** Opening PASSAGE SHOWN block **

# Anyone has fed small sardines?



## Hater (Apr 21, 2006)

Just bought a bag of small whole sardines frozen from the fish market. They love it man, I recomend it to all hobbyist.

Hater


----------



## alan (Mar 11, 2004)

dont hey make alot of mess? i fed a fresh one once and regretted it for weeks!


----------



## Tony P (May 15, 2006)

I tried sprats, which r just about as big and as i found out, as oily as sardines, herring etc i ended up doing numerous water changes to get rid of the scum, each to their own but as alan sais what a mess!!!!!!!


----------



## alan (Mar 11, 2004)

omg .. it was in the water,the filter,scum on top of the water....never again mate


----------



## taylorhedrich (Mar 2, 2005)

I hear they make a terrible mess out of everything, especially because they are so oily. Since they are so oily they are probably not the best food choice for your fish either.








~Taylor~


----------



## alan (Mar 11, 2004)

no...cod isnt any better and its f'ing expensive


----------



## Hater (Apr 21, 2006)

Well I don't see the mess. I bought them whole and frozen and before I feed them to the ps I put them in warm water to remove some of the skin oil. I have fed them several times sardine and they are just as messy as any other whole fish I fed my pygos.

I have also feed them whole sticklesbacks and they are about the same as sardines. I did notice some oil on the top of the water but removed it with a small base during my last water change.

I will feed sardine tonight and post the result.

Hater


----------



## errik00 (Feb 4, 2006)

Are sliversides good? I just bought a 8oz bag


----------



## taylorhedrich (Mar 2, 2005)

errik00 said:


> Are sliversides good? I just bought a 8oz bag


----------



## Hater (Apr 21, 2006)

errik00 said:


> Are sliversides good? I just bought a 8oz bag


You know, that is the only food I don't feed my pygos and is not cause I don't want to but because I can't find it anywhere.

Can anyone tell me where I can find sliversides?

Hater


----------



## the_w8 (Jul 28, 2003)

fish market....I seen some at walmart too


----------



## Mr. Hannibal (Feb 21, 2003)

** Closing PASSAGE SHOWN block **
** Opening PROVIDED DATA block **

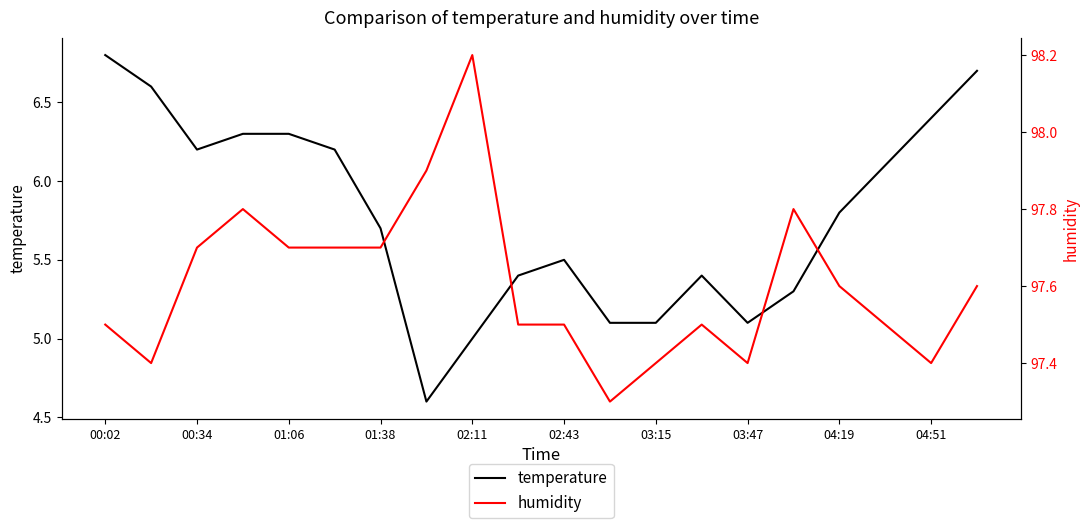

The temperature series shows 5.1 at 03:47. True or false?

True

** Closing PROVIDED DATA block **

REQUIRED WORK>
a) Reproduce word for word the passage of the forum thread on feeding sardines that opens with the words containing "Well I don't" and closes with "last water change.".
b) Take the forum thread on feeding small sardines further, picking up from the point where it stops.

TASK-BY-TASK RESULTS>
a)
Well I don't see the mess. I bought them whole and frozen and before I feed them to the ps I put them in warm water to remove some of the skin oil. I have fed them several times sardine and they are just as messy as any other whole fish I fed my pygos.

I have also feed them whole sticklesbacks and they are about the same as sardines. I did notice some oil on the top of the water but removed it with a small base during my last water change.

b)
Sardines are fatty and messy. I'd prefer any white meat fish to feed them...







!


----------



## MONGO  (Feb 7, 2006)

i wouldnt eat sardines so my fish dont


----------



## Mr. Hannibal (Feb 21, 2003)

RockinTimbz said:


> i wouldnt eat sardines so my fish dont


----------



## the_w8 (Jul 28, 2003)

I think they taste pretty damn good, but they are incredibly messy. I've seen people feed them sardines before and minutes later you can see the oil slick on top of the water. That alone should be a sign to not feed ur P's that.


----------



## MONGO  (Feb 7, 2006)

the_w8 said:


> I think they taste pretty damn good, but they are incredibly messy. I've seen people feed them sardines before and minutes later you can see the oil slick on top of the water. That alone should be a sign to not feed ur P's that.


imagine the oil slick in your stomach


----------



## LouDiB (May 22, 2006)

RockinTimbz said:


> i wouldnt eat sardines so my fish dont


???/ lol

yeah man white fish all the way...


----------



## BLUEDIAMONDRHOM (Jul 19, 2006)

RockinTimbz said:


> I think they taste pretty damn good, but they are incredibly messy. I've seen people feed them sardines before and minutes later you can see the oil slick on top of the water. That alone should be a sign to not feed ur P's that.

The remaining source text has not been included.